Make Capitalism History - Protest the G8
Are you sick of being exploited? Or, if you are capitalist, are you sick of exploiting others? Are you sick of war? If so, then join the lunaticleft bloggers in protesting against the G8 summit this summer, June 6-8th. It takes place in Heiligendamm in Mecklenburg-Vorpommern on Germany’s Baltic Sea. For ideas of how to get involved, check out dissent - a network of resistance.
My understanding of this protest is that its importance lies not so much in the demonstration of resistance against the capitalist pig-dogs (I mean it’s not like they’re going to say, oh shit, we didn’t know people thought we were such assholes), but rather in the constructive effects of the protest, both in planning it and carrying it out: the deepening and widening of feelings of solidarity and networks of communication amongst the different social movements (environmentalists, anti-capitalist globalization, feminists, socialists, anti-war activists, etc.) from all over the world. Through their coming together to work on this common project of stopping the G8 summit, they will set the groundwork for initiating further projects on which they can coordinate their efforts to best meet their common yet singular goals (my view here draws on Hardt and Negri’s Multitude). Come join the protest at Heiligendamm and participate in radical democracy!

February 12th, 2007 19:39
Are their goals really singular?
February 12th, 2007 20:30
By “singularity” I mean what is different in itself, as opposed to what is different from something else (Hardt and Negri get this from Deleuze who might get it from Spinoza - see _Multitude_, pg. 127n.52). The singular-common couplet is meant to replace identity-difference. Singularities are able to communicate because of the common they share and produce (e.g., common conditions, languages, networks, projects). Their goals are still singular because every person and group develops them on the basis of their experiences and productions of these commonalities in the local, contingent circumstances and histories in which they live. … Does that make any sense?
February 13th, 2007 14:24
Eli, you and I have argued about this before, but I still wonder about the purpose of protesting the G8? What I think is sometime lacking in the left wing protests on the world stage like this is a sense of coherence. Everyone is there protesting something else and in the end it doesn’t really leave much impact and it is easy for the media to do what they want to and write it off as a bunch of hoodlums.
February 13th, 2007 18:18
Yes, I concede that the protesters lack a certain sense of coherence, they do not leave much impact, and the mainstream media can write them off as hoodlums. Yet, none of that defeats my argument in the above post about what I see as the greatest benefit of these protests: developing solidarity networks amongst groups who are protesting for different purposes.
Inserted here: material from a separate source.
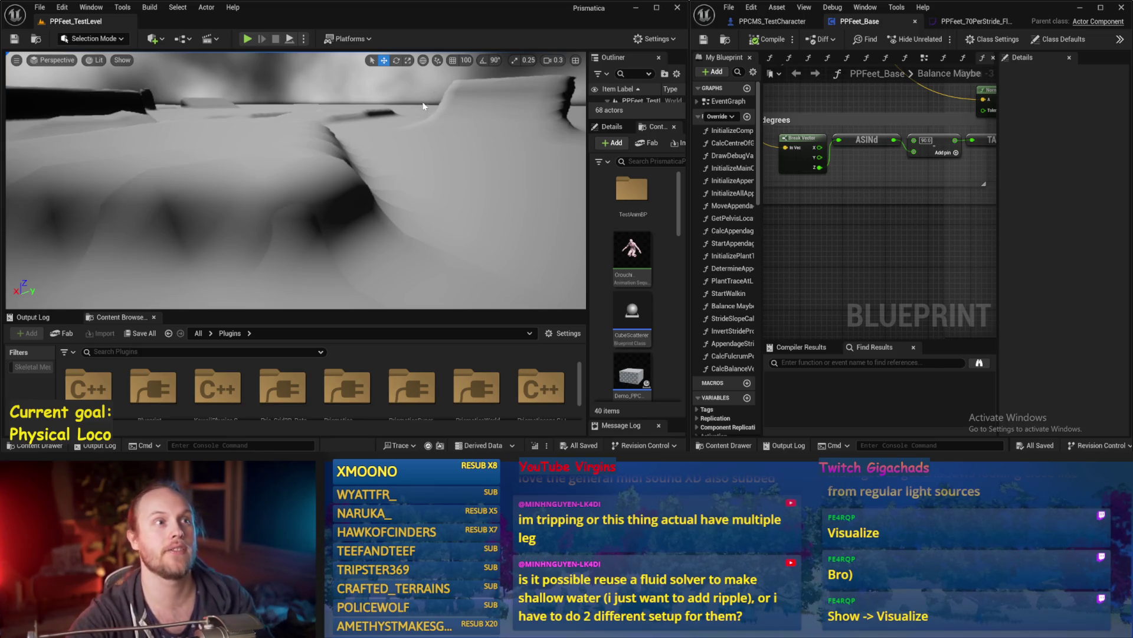
{"action": "scroll", "coordinate": [295, 177], "scroll_direction": "up", "scroll_amount": 5}
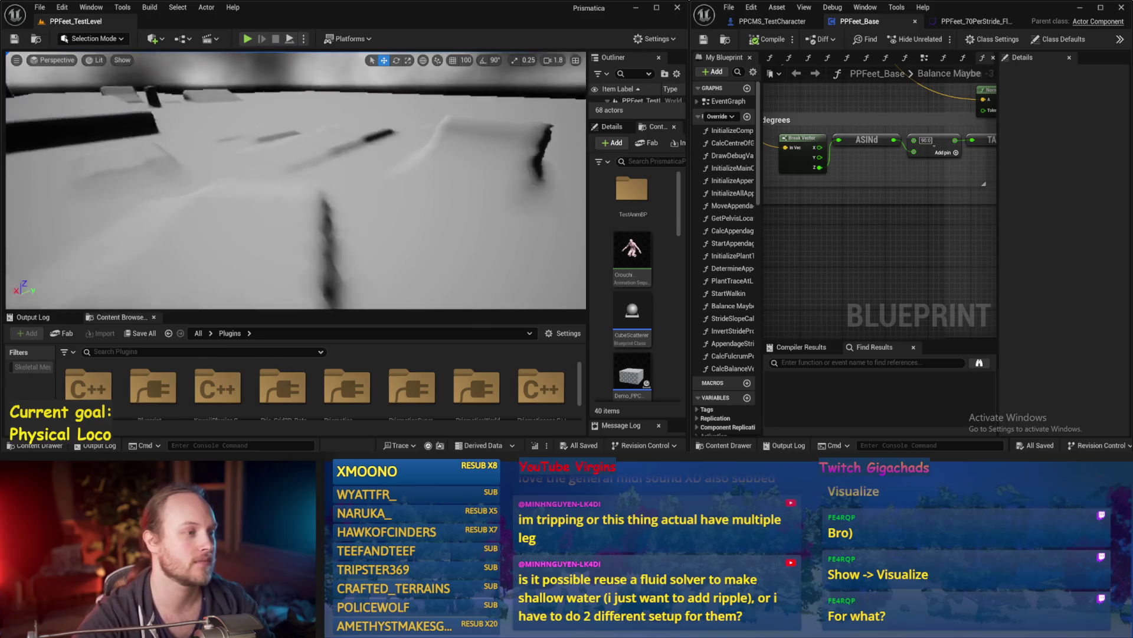
{"action": "key", "text": "w"}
These networks are growing, as evidenced by the increasing number of protesters at these meetings and by their increasing abilities to pull off protest actions in coordination with each other. They do not have coherence in the sense of melding into a homogenous single group with a single message, but they do have temporary coherences that allow them to coordinate their actions for demonstrations (e.g., traditional opponents, such as the unions and the environmentalists, marching together at the Seattle WTO protest). As for their dismissal by the media, first, they are getting excellent coverage through alternative media, and conversely through their using alternative media to help them organize, they are strengthening it. Who cares what the mainstream media thinks? They function to serve the same system of domination as the G8 leaders, and thus they are part of what many of the protesters are protesting against.
February 13th, 2007 22:34
…on this same point, I would like to anticipate your reply that different social movements could develop these networks of solidarity without going to the protests, e.g., through networking on the internet, e.g., moveon. In response, I think that the unique benefit of the protests is that they provide an opportunity for the groups to meet face-to-face, which allows them to build affective relations that couldn’t be developed virtually. Further, the protests provide them with opportunities to work together, with face-to-face communication, on common projects, such as the planning of particular marches and demonstrations. This planning requires them to create ad hoc institutions, such as roundtables and councils, which are sites of real participatory democracy that can serve as inspiration and models they can bring back for further organizing at their home cities after the protests. Also, the solidarity networks they develop can serve as the affective bases for virtual communication networks that they continue after the protests, in anticipation and preparation for further radical democratic actions.